O setor de serviços assumiu a dianteira na geração de empregos, com um saldo expressivo de 1.429 vagas. A construção civil seguiu de perto, com 861 postos criados, refletindo o aquecimento do mercado imobiliário e de infraestrutura. Já o comércio, com 584 novas contratações, demonstrou a confiança dos consumidores e empresários.
Construção, educação e comércio atacadista se destacam na criação de vagas
Dentre as atividades que mais contribuíram para este cenário promissor, a construção de edifícios (508 vagas) e as obras de infraestrutura (311) lideraram, beneficiando diversos trabalhadores. O comércio atacadista (264), a educação (260), os supermercados (256), o teleatendimento (242) e os serviços de saúde (234) também mostraram força, ampliando o leque de oportunidades para os potiguares.
Agropecuária e indústria enfrentam desafios e registram perdas
Contudo, nem todos os setores celebraram. Os dados indicam que a agropecuária teve o fechamento de 1.504 vagas, um golpe para trabalhadores rurais. A indústria também enfrentou perdas, com 242 postos de trabalho a menos. Essa retração foi influenciada, em grande parte, por fatores sazonais que afetam a agroindústria, especialmente o cultivo de melão e a produção de açúcar e biocombustíveis, evidenciando a vulnerabilidade a ciclos climáticos e de mercado.
RN entre os últimos do Nordeste em geração de empregos
Apesar do saldo positivo geral, o Rio Grande do Norte ainda enfrentou um desafio regional, posicionando-se como o quarto estado com a menor geração de empregos no Nordeste em março. Isso demonstra a necessidade de estratégias mais robustas para impulsionar o mercado de trabalho local.
Uma análise mais detalhada revela que 85 dos 167 municípios potiguares conseguiram registrar saldo positivo na geração de empregos formais em março, mostrando que a recuperação do mercado de trabalho é um esforço pulverizado por todo o estado.
Natal lidera a criação de vagas; Mossoró enfrenta desafios na agropecuária
A capital, Natal, foi a grande protagonista, gerando 738 novos postos de trabalho. Parnamirim, com 495 vagas, e São Gonçalo do Amarante, com 234, também mostraram forte recuperação, evidenciando o potencial das grandes cidades para absorver mão de obra.
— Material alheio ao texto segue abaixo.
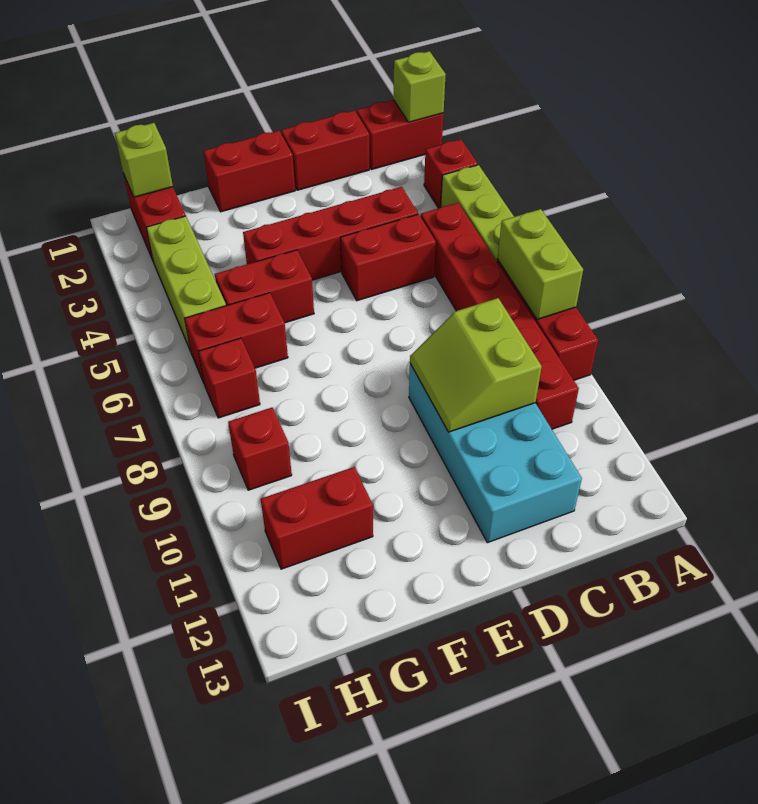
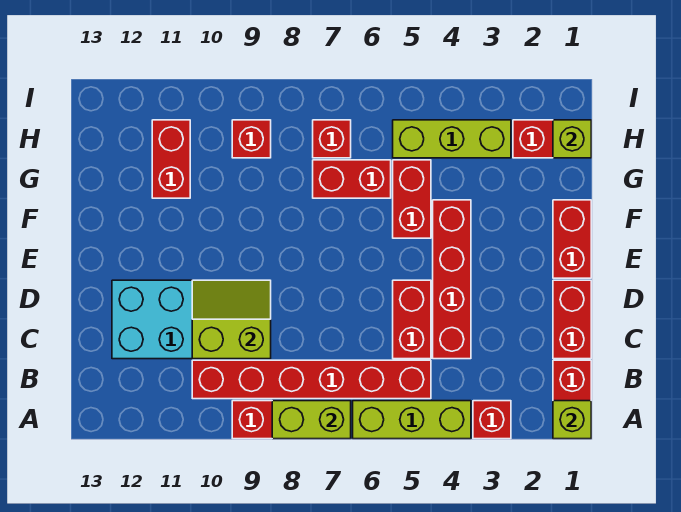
red 1x2 brick [184,293,288,383] -> red 1x2 brick turned to [313,160,391,198]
No interior, Caicó se sobressaiu com um saldo positivo de 184 vagas, enquanto Mossoró, infelizmente, registrou o maior saldo negativo do período, com o fechamento de 324 postos de trabalho, um reflexo direto do impacto da retração na agropecuária local.
Em suma, os dados de março de 2026 desenham um panorama de recuperação parcial para o mercado de trabalho formal no Rio Grande do Norte. O crescimento está nitidamente concentrado em setores que movimentam o consumo e a construção civil, essenciais para o dia a dia da população. Contudo, segmentos cruciais como a agropecuária e a indústria ainda enfrentam oscilações, indicando a necessidade de políticas públicas e investimentos que garantam uma recuperação mais ampla e sustentável para todos os trabalhadores potiguares.